Collected data
****
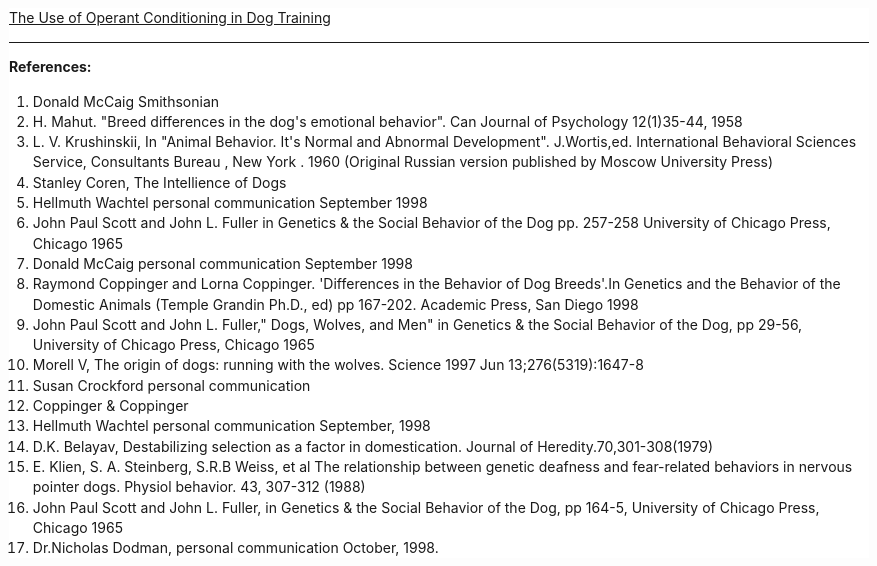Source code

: [The Use of Operant Conditioning in Dog Training](http://mmg2.im.med.umich.edu/~kleung/training.html)

-----

**References:**

1. Donald McCaig Smithsonian
2. H. Mahut. "Breed differences in the dog's emotional behavior". Can Journal of Psychology 12(1)35-44, 1958
3. L. V. Krushinskii, In "Animal Behavior. It's Normal and Abnormal Development". J.Wortis,ed. International Behavioral Sciences Service, Consultants Bureau , New York . 1960 (Original Russian version published by Moscow University Press)
4. Stanley Coren, The Intellience of Dogs
5. Hellmuth Wachtel personal communication September 1998
6.  John Paul Scott and John L. Fuller in Genetics & the Social Behavior of the Dog pp. 257-258 University of Chicago Press, Chicago 1965
7.  Donald McCaig personal communication September 1998
8. Raymond Coppinger and Lorna Coppinger. 'Differences in the Behavior of Dog Breeds'.In Genetics and the Behavior of the Domestic Animals (Temple Grandin Ph.D., ed) pp 167-202. Academic Press, San Diego 1998
9. John Paul Scott and John L. Fuller," Dogs, Wolves, and Men" in Genetics & the Social Behavior of the Dog, pp 29-56, University of Chicago Press, Chicago 1965
10. Morell V, The origin of dogs: running with the wolves. Science 1997 Jun 13;276(5319):1647-8
11. Susan Crockford personal communication
12. Coppinger & Coppinger
13. Hellmuth Wachtel personal communication September, 1998
14. D.K. Belayav, Destabilizing selection as a factor in domestication. Journal of Heredity.70,301-308(1979)
15. E. Klien, S. A. Steinberg, S.R.B Weiss, et al The relationship between genetic deafness and fear-related behaviors in nervous pointer dogs. Physiol behavior. 43, 307-312 (1988)
16. John Paul Scott and John L. Fuller, in Genetics & the Social Behavior of the Dog, pp 164-5, University of Chicago Press, Chicago 1965
17. Dr.Nicholas Dodman, personal communication October, 1998.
****
== Requirement ==
Of all the lines in the data, count those that contain "University" and give that figure with nothing else.

== Exercise solution ==
4